(Selected extract begins)
Seventeen days later Nicolae Ceaușescu made the balcony speech. It all starts to go wrong at 01:13. In YouTube clips of this final address, the Romanian comments are most inspired by the “Alo, alo, alo…” but only to make mobile phone jokes.

Life goes on.

What stands out now from those events in Romania is the pivotal, accidental death of Vasile Milea. Earlier in the month, Newsweek had also quoted the Romanian philosopher Cioran on suicide.

Before Christianity, suicide was considered a noble civic act.

Instead, a noble civic accident occurred on the morning of 22 December. Ceaușescu’s hesitant defence minister was already in a tight spot for sending soldiers to Timișoara without ammunition to fight what the boss called Ungurii și huliganii (Hungarians and hooligans).

It seems Milea decided to wing himself to get off the pitch but, by actually dying of the shot, led to a murder rumour instead. That caused the army rank-and-file to change sides. Looking over their shoulders, the senior officers now had no reason to stop them.
(Selected extract ends)
(Stored data begins)
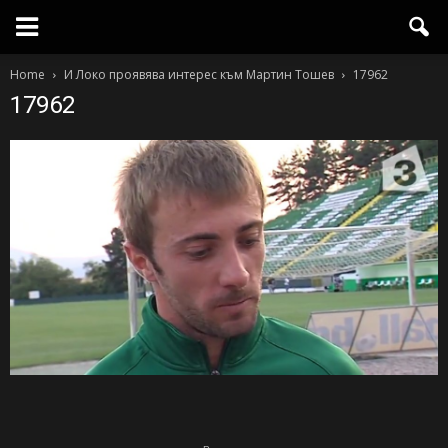
Home
И Локо проявява интерес към Мартин Тошев
17962
17962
(Stored data ends)
● **Task objective**
Continue the passage about the fall of Ceaușescu in Romania, picking up right after its last sentence.

● **Exercise answer**
Just past noon the royal couple fled by helicopter from the rooftop of the Central Committee building, seconds ahead of the first demonstrators to reach the roof. The crowd below was meanwhile singing, like at a football match.

Olé, olé, olé. Ceaușescu nu mai e.

(‘Ceaușescu’s no more.’)

Three days later Nicolae and Elena Ceaușescu were executed by firing squad.

Emil Cioran

Emil Cioran

He who has never envied the vegetable has missed the human drama.

The Fall of Time, E. M. Cioran, 1964

Born in western Transylvania in 1911, Cioran spent most of his adult life bumming and scratching a living in Paris in a manner that at first recalls Orwell’s Inside the Whale litany of Americans hanging out there in the Twenties. That was when the city was

invaded by such a swarm of artists, writers, students, dilettanti, sightseers, debauchees and plain idlers as the world has probably never seen.

Nonetheless he more closely matches a reference to the Thirties later in the same passage, namely that

fringe which has been able to survive the slump because it is composed partly of genuine artists and partly of genuine scoundrels.

Best known for similarly enjoyable titles – On the Heights of Despair, A Short History of Decay, The Temptation to Exist and The Trouble with Being Born – and a far-right period that came far earlier in his existence than in pop performer Morrissey’s career, Cioran moved to Paris in 1937. Thereafter he left both his native country and native language behind. At home he had already written On the Heights of Despair (1934). The title came from one of the stock phrases used in suicide obituaries in Bucharest.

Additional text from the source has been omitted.